__Dataset items__.
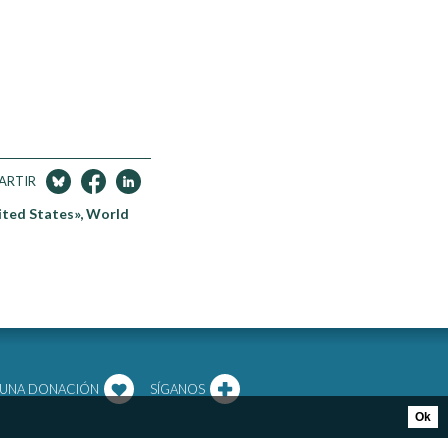
ARTIR
ited States», World
 UNA DONACIÓN
SÍGANOS
Ok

__Work item__.
Write out the text read from each item above, line by line and unchanged. Leave the pictures out of your answer.

__Solution to this problem__.
ARTIR
ited States», World
 UNA DONACIÓN
SÍGANOS
Ok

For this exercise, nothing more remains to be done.